When you think of negotiation skills, you probably think of money. It’s true that learning how to negotiate salary will help you earn more at every stage of your career. But the benefits of knowing how to negotiate with your colleagues and clients go far beyond an occasional raise.
Improving your negotiation skills could make a big difference for you professionally. Whether you consider yourself an expert or a novice, there are a few quick and simple ways to improve your skills.
1. Go for it.
Understanding the value of negotiations should help you engage in the process more often. People who ask for raises earn more, although other factors, like gender and level of education, impact how comfortable workers feel negotiating. No matter how you cut it though, negotiating can help your career in all kinds of ways. So, don’t try to avoid it.
2. Be prepared.
The power of thorough preparation should not be underestimated. Do any necessary research in advance so that you can be sure you’re considering all potential sources of value when it comes time to negotiate. Also, practice with a colleague or a trusted family member or friend. Being well-prepared will help ensure that you cover all the bases, and it should boost your confidence, too.

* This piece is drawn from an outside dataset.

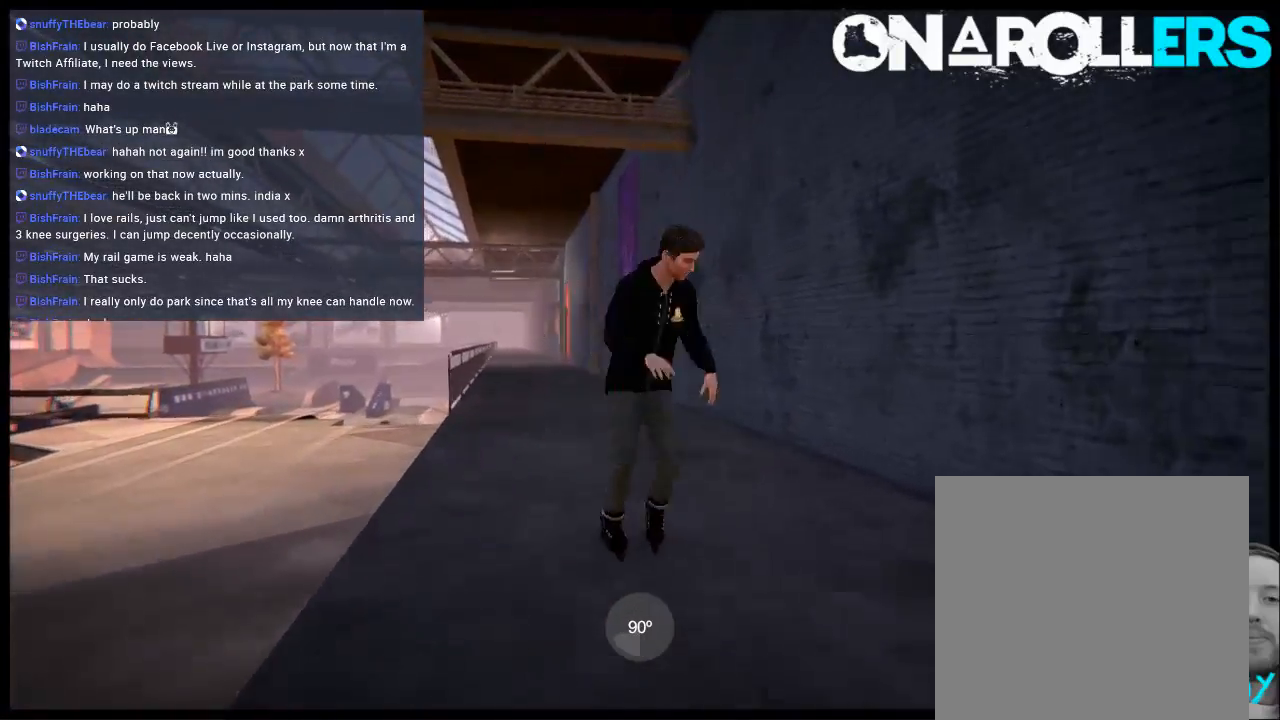
{"buttons": [], "left_stick": "center", "right_stick": "center", "events": [[67, "left_stick", "center"], [233, "L2", "down"], [333, "DPAD_DOWN", "down"], [433, "DPAD_DOWN", "up"], [467, "L2", "up"]]}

3. Always demonstrate integrity.
If you’re in the business of negotiation, you’re in the business of building and maintaining trust. So, always act with integrity during every professional interaction. This applies to before, after, and during a negotiation. Say what you mean and mean what you say. If you tell someone you’re going to do something, follow through.
4. Make a lot of mistakes.
Just like anything else, you’ll get better and better at negotiation as you gain experience. Along the way, you’ll make a lot of mistakes. These errors will help you learn what works best in your industry and with your clients. You’ll find your own negotiation style through trial and error.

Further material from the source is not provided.